CI/CD recovery needs a clean-room mindset. Rebuild runners from trusted images instead of trying to clean them in place. Invalidate poisoned caches, review which pull-request workflows can write to shared caches, minimize workflow permissions, pin third-party actions, and separate untrusted fork execution from release credentials. OIDC improves secret handling, but its trust policy must bind tightly to expected repositories, branches, environments, and workflows. A short-lived token issued to a compromised workflow is still a valid attacker credential.

Developer endpoint controls need to catch up as well. Require review before repository-level agent hooks, editor tasks, or setup scripts execute. Consider opening unfamiliar or newly restored repositories inside disposable development containers with no production credentials. Separate personal coding environments from release environments, keep cloud and package-publishing tokens out of general developer shells, and monitor for abnormal processes launched by editors or AI coding tools. The goal is not to block agentic development. It is to stop repository content from silently deciding what an agent may execute.

Finally, maintainers should treat recovery as an ecosystem event. Notify downstream users, identify all packages and repositories reachable by the compromised identity, publish known-good commit and release information, and provide explicit credential-rotation guidance. Re-enable repositories only after account recovery, workflow review, secret rotation, artifact validation, and sibling-project assessment. The Miasma lesson is that one compromised package or repository is rarely the complete boundary when identities and automation span an organization.
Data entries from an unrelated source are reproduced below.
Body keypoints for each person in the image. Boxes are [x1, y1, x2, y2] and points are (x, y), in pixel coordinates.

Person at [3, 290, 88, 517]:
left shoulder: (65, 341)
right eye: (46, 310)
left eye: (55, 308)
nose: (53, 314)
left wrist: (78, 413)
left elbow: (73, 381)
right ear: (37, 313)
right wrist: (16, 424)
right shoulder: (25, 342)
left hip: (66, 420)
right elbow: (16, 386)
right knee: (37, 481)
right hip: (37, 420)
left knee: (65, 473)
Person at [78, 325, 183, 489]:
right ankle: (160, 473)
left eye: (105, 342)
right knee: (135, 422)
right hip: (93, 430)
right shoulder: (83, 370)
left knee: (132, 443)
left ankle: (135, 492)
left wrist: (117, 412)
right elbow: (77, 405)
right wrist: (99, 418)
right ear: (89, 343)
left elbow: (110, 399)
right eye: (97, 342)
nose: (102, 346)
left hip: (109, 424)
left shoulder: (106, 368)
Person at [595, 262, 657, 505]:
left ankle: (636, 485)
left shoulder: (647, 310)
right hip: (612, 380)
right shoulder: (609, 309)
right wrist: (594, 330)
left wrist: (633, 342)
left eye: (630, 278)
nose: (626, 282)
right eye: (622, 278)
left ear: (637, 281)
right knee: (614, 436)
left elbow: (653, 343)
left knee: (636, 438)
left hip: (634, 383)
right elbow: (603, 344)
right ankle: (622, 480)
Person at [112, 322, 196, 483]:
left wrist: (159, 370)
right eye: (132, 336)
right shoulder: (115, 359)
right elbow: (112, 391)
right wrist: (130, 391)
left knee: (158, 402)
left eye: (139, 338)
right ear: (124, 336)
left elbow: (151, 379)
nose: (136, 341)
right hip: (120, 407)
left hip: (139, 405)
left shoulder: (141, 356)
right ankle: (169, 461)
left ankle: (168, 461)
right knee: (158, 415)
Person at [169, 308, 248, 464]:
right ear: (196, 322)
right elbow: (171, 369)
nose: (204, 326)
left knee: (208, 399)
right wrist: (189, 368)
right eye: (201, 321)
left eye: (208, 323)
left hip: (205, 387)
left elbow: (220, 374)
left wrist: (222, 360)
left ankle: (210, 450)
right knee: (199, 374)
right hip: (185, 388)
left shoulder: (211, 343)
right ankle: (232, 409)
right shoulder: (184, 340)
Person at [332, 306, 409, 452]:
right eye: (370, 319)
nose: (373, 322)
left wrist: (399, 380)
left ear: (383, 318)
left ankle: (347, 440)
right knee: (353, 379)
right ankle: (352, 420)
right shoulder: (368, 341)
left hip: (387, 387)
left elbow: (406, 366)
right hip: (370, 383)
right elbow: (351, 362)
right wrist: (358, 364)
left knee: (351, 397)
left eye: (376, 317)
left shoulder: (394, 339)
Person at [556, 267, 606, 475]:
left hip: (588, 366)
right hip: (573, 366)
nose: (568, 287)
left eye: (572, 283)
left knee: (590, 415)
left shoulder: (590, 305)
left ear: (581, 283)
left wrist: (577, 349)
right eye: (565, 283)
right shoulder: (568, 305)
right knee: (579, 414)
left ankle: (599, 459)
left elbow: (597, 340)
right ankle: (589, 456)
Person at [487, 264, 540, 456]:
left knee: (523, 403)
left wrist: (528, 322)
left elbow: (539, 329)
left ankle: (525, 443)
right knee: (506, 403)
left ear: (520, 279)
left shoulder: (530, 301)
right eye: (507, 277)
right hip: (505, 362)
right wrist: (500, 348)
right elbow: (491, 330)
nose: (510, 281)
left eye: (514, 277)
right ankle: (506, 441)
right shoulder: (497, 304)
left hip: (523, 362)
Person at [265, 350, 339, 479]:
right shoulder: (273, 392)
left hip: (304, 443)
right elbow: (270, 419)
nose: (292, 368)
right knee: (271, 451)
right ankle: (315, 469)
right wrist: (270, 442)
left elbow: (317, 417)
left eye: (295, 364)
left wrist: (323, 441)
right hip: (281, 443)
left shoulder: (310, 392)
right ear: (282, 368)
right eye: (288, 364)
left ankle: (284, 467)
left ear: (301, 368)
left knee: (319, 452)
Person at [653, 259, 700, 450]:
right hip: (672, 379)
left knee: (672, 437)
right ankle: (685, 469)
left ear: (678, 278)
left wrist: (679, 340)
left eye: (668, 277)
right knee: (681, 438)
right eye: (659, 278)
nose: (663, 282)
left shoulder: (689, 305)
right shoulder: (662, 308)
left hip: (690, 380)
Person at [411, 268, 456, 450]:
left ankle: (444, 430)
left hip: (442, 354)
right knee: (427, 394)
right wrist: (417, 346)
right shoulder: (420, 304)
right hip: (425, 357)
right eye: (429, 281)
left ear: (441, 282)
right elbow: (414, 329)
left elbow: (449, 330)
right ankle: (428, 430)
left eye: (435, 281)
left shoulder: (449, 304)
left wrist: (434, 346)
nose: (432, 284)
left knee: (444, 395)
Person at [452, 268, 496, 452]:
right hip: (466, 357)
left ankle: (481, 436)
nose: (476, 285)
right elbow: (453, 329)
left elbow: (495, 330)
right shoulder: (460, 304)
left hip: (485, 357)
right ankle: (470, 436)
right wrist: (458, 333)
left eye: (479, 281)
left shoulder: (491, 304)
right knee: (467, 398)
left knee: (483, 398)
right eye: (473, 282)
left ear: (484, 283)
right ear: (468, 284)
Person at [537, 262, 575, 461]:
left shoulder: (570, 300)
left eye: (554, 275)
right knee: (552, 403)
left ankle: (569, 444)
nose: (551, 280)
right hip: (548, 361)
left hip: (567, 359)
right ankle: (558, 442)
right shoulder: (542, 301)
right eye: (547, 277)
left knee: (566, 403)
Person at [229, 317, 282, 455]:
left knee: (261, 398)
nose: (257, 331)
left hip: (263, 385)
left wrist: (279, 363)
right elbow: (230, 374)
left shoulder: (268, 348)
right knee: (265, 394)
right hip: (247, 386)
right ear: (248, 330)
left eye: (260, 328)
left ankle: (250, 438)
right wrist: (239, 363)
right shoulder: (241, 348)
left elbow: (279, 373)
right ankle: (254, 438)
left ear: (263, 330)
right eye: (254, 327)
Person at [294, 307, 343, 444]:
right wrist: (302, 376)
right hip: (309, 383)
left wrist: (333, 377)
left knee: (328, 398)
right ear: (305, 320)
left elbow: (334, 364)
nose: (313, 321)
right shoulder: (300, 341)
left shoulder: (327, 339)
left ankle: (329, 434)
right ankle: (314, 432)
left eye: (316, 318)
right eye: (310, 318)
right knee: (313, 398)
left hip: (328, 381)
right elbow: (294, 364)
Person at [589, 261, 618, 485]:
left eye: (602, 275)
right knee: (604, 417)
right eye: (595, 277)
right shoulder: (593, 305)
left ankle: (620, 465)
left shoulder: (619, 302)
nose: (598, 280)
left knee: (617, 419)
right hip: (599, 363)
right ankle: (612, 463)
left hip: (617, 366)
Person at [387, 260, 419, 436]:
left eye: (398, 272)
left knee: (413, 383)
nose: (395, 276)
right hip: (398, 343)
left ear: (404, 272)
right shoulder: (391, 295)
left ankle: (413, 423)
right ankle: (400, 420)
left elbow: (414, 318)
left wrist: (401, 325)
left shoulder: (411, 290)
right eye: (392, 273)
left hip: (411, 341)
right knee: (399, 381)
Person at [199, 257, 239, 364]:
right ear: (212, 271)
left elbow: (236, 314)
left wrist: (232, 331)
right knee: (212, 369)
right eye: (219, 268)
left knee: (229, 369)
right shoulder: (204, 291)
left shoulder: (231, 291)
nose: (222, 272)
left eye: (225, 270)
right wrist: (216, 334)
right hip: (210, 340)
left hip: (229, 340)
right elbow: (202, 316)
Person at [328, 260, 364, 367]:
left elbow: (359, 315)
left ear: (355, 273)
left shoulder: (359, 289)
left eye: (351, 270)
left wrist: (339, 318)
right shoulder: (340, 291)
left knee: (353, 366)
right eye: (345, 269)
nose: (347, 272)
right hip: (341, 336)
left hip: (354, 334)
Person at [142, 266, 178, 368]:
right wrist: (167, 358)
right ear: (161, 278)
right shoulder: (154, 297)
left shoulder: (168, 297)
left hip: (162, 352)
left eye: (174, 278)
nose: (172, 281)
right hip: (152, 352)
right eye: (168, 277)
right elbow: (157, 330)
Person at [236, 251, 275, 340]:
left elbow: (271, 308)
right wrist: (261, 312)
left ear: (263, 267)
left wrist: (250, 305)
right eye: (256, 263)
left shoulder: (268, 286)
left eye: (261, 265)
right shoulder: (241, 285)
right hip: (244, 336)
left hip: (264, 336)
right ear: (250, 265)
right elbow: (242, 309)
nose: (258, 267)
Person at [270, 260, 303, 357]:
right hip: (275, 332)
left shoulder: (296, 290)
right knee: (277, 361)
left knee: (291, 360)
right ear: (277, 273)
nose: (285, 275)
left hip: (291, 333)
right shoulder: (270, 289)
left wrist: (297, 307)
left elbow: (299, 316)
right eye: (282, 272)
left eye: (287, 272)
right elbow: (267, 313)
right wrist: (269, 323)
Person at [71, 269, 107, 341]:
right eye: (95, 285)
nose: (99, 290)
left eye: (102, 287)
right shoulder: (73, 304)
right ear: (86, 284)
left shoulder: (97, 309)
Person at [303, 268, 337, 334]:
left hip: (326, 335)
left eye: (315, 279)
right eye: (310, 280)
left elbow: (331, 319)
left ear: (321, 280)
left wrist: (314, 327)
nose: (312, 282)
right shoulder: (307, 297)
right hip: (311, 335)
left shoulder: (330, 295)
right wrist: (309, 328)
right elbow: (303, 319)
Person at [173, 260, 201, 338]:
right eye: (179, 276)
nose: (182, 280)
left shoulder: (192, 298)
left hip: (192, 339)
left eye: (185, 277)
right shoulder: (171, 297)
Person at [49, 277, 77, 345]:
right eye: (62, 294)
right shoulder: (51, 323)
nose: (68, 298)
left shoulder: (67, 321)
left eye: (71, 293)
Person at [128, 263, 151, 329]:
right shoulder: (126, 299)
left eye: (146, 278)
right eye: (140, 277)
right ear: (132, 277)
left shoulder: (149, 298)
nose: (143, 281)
HackWednesday's takeaway is straightforward: authenticated software is not automatically trustworthy software. Miasma reportedly propagated by blending into the legitimate mechanisms used to build, sign, publish, clone, and analyze code. Defenders must verify the identity, the workflow, the artifact, and the developer execution context together. AI coding agents add another powerful link to that chain, which means they need the same least-privilege, isolation, review, and telemetry expected from any other production-capable automation.